_WHAT IS REQUIRED_
Return each line below holding the string "Valgehobusemäe".

####

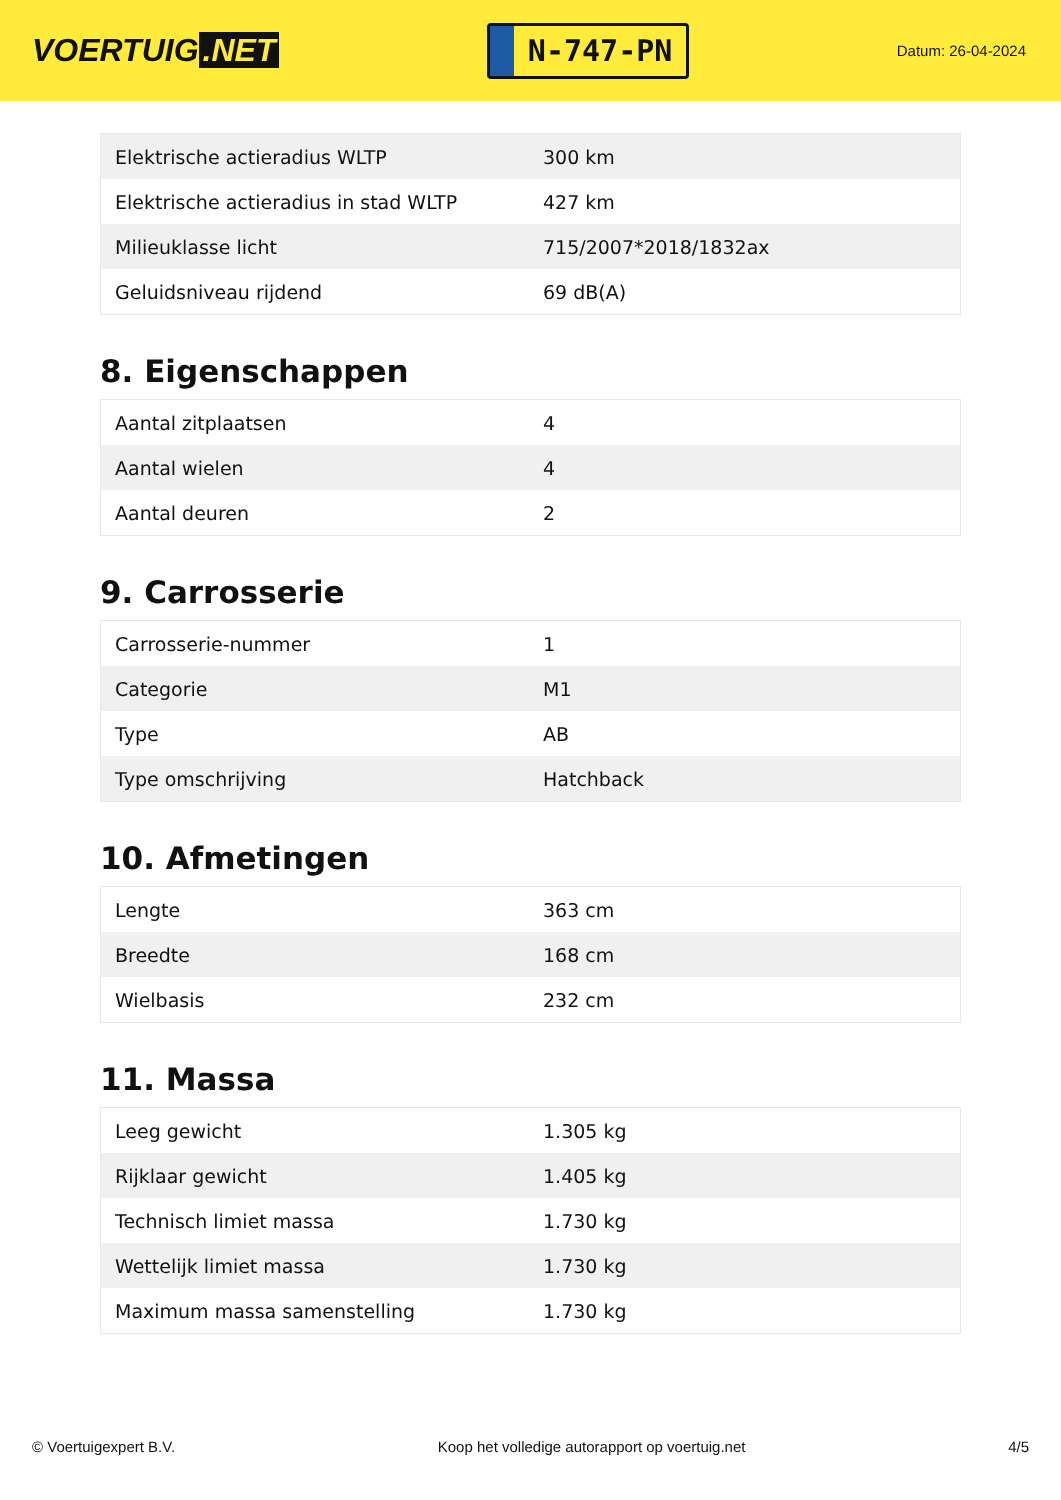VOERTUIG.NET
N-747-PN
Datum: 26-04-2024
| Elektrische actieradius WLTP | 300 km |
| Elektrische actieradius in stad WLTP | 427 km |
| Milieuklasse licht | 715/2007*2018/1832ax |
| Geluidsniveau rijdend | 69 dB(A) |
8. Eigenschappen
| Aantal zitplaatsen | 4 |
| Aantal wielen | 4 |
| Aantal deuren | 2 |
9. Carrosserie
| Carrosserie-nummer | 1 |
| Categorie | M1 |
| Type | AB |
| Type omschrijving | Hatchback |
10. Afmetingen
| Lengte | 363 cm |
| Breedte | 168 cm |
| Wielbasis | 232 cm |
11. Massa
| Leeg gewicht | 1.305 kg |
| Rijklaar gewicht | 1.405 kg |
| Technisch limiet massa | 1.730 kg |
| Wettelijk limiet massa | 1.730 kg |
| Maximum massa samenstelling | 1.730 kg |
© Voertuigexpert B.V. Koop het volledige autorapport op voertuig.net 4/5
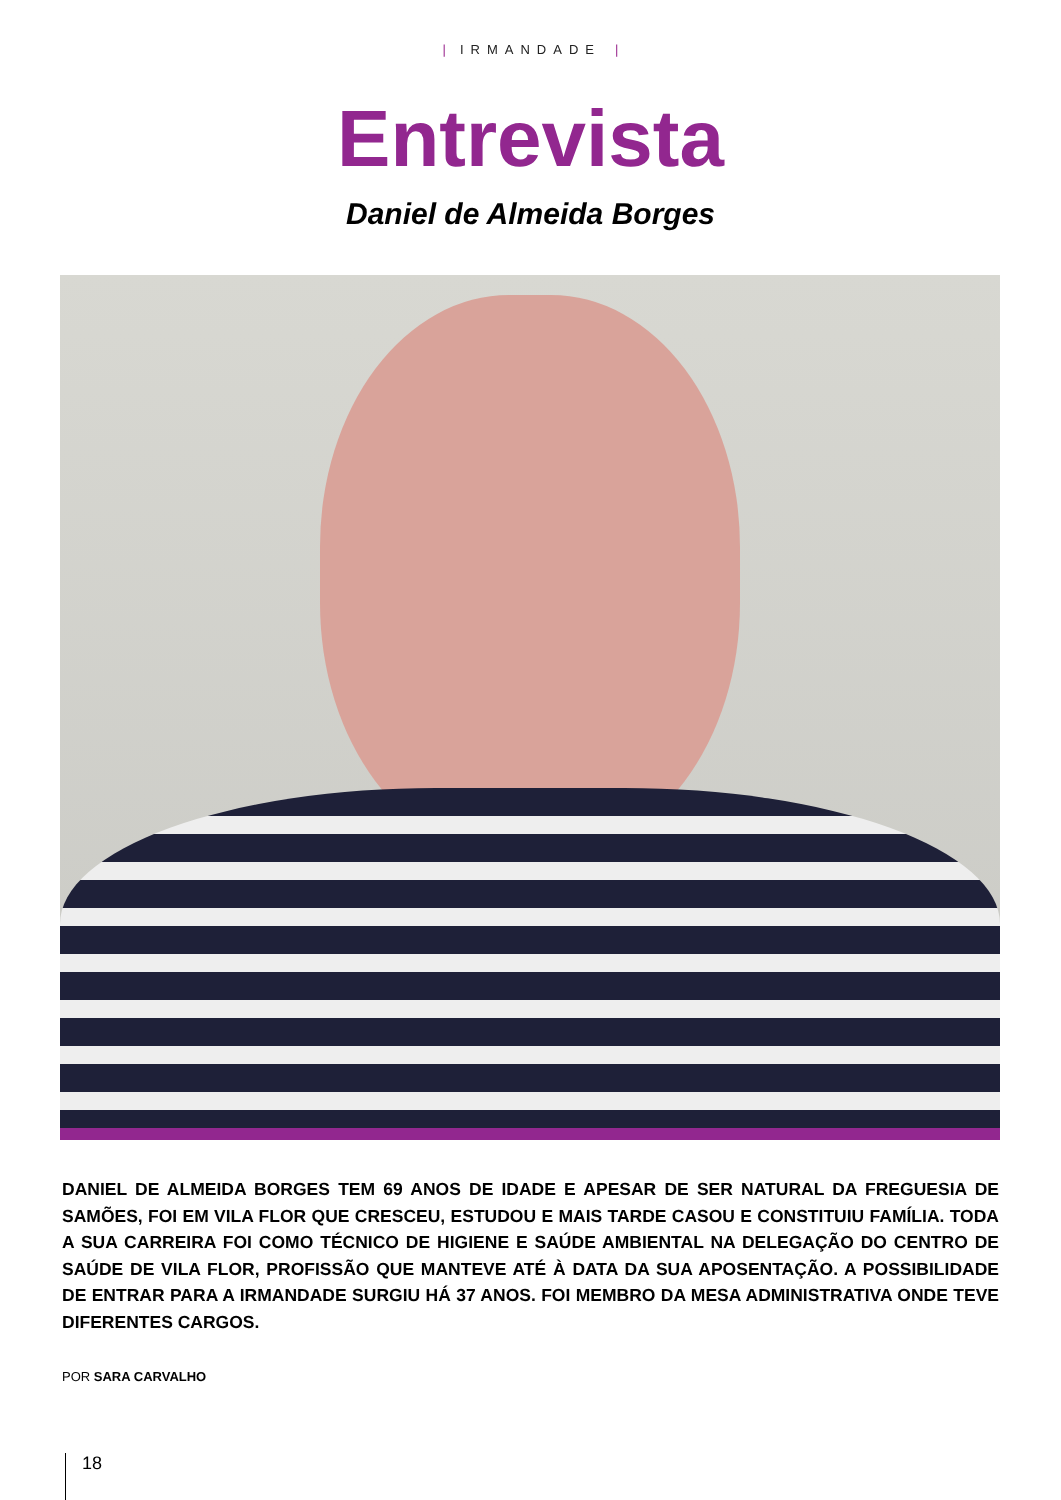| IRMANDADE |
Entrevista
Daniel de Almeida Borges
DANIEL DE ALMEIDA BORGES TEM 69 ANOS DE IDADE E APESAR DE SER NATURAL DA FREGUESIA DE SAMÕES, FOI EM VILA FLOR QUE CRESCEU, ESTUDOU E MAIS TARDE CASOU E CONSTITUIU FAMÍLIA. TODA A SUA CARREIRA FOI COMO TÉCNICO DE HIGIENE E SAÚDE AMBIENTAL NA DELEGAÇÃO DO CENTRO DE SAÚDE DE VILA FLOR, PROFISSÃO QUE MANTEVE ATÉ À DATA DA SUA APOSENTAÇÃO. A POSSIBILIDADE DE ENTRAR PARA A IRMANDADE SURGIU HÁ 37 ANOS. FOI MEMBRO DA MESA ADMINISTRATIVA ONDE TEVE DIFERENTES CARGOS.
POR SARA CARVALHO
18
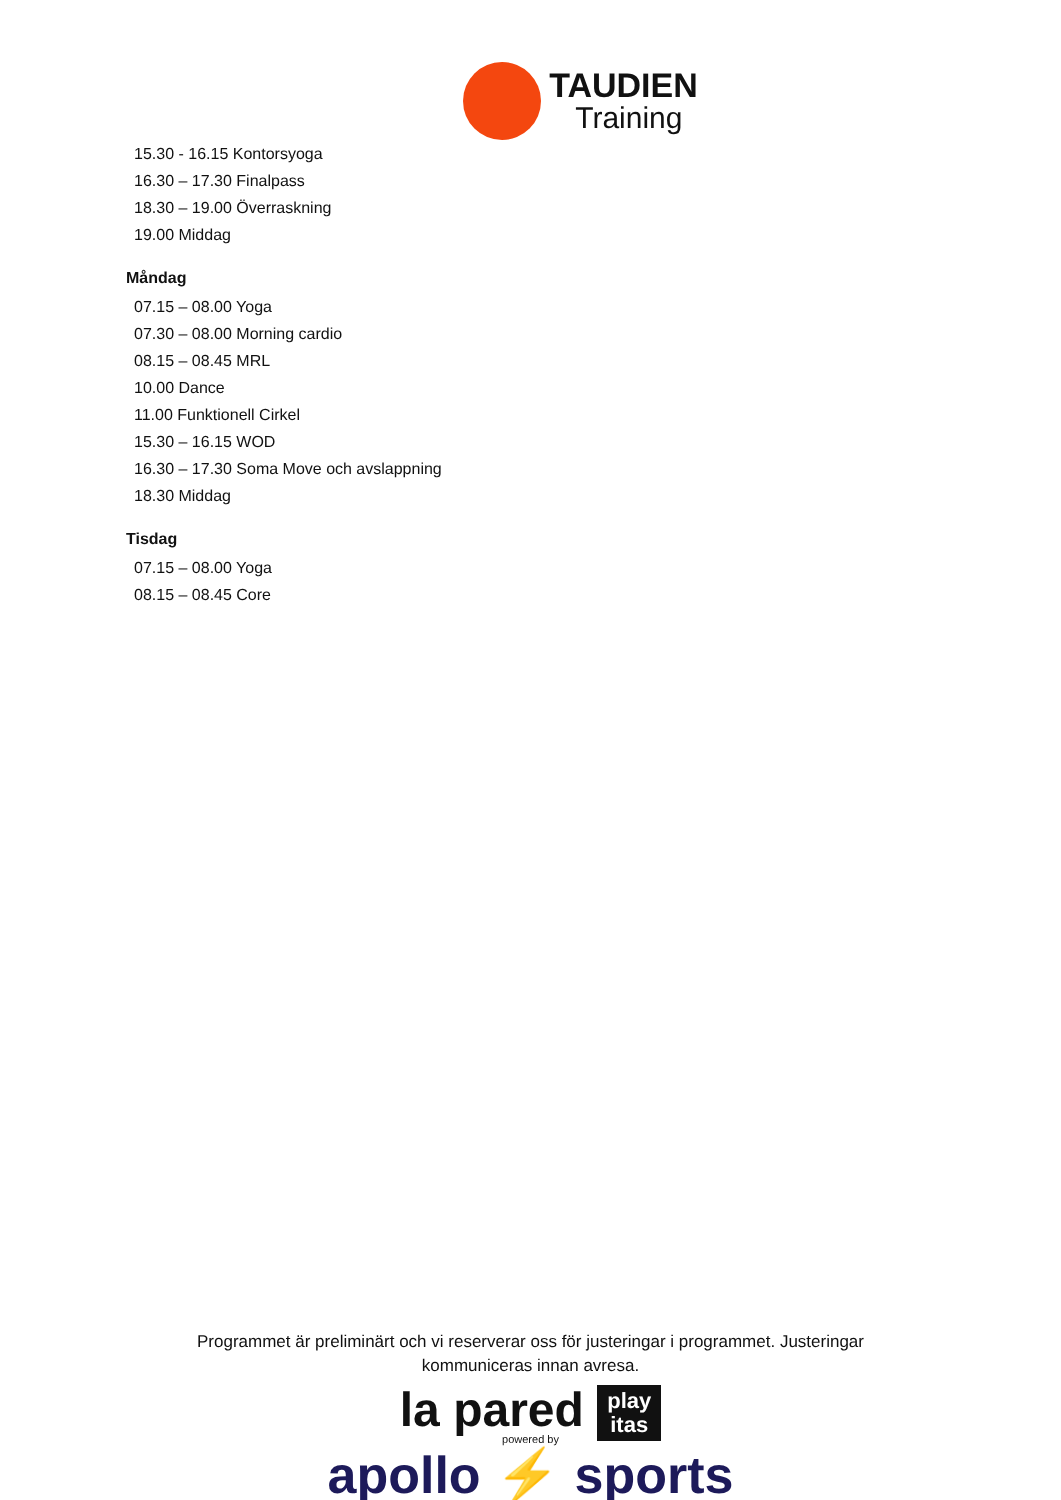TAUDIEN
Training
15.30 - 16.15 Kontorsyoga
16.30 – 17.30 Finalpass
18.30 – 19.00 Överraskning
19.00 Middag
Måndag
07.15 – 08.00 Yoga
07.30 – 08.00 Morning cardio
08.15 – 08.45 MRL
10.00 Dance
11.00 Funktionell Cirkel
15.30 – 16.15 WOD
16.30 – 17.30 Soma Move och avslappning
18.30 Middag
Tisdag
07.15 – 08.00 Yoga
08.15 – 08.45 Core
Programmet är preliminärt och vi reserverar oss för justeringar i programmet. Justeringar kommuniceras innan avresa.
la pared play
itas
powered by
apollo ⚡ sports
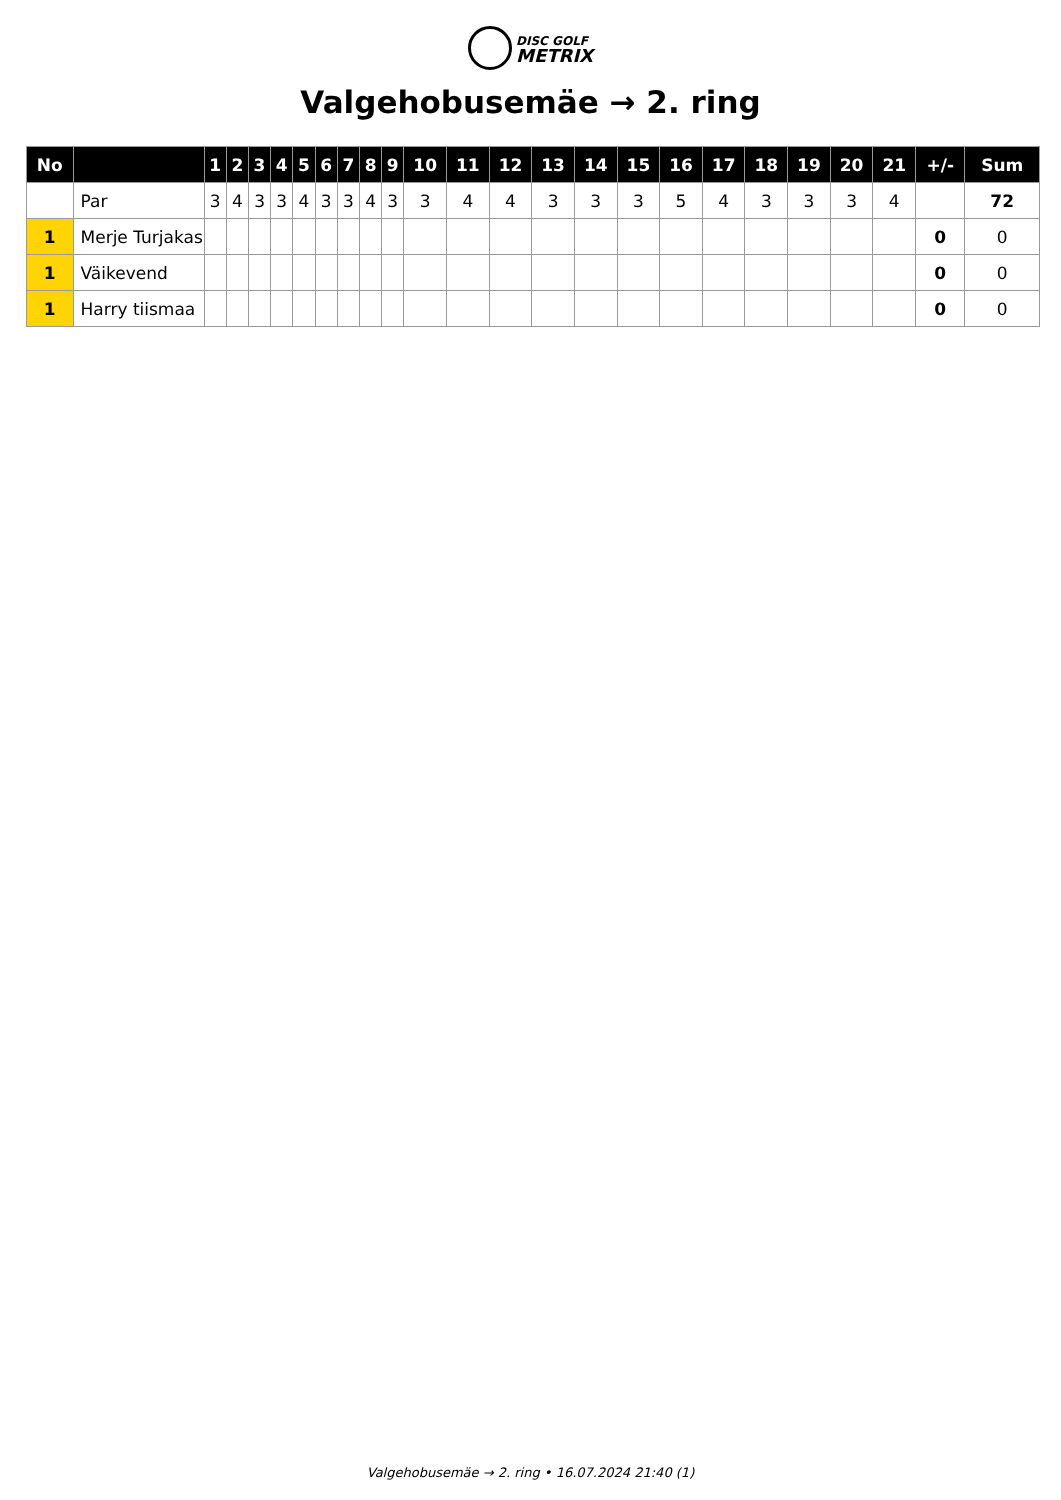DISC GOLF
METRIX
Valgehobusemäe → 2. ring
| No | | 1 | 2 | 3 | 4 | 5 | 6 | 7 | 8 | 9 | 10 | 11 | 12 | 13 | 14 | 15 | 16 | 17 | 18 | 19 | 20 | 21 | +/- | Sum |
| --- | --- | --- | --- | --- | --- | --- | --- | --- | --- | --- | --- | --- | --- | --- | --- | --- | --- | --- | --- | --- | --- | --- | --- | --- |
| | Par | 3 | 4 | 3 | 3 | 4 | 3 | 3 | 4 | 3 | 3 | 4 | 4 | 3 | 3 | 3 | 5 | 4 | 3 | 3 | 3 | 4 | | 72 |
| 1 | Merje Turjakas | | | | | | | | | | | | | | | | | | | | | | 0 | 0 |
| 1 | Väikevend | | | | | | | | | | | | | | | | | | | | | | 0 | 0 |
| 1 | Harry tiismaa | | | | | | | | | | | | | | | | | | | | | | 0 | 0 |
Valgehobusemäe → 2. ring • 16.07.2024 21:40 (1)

####

_WRITTEN ANSWER_
Valgehobusemäe → 2. ring
Valgehobusemäe → 2. ring • 16.07.2024 21:40 (1)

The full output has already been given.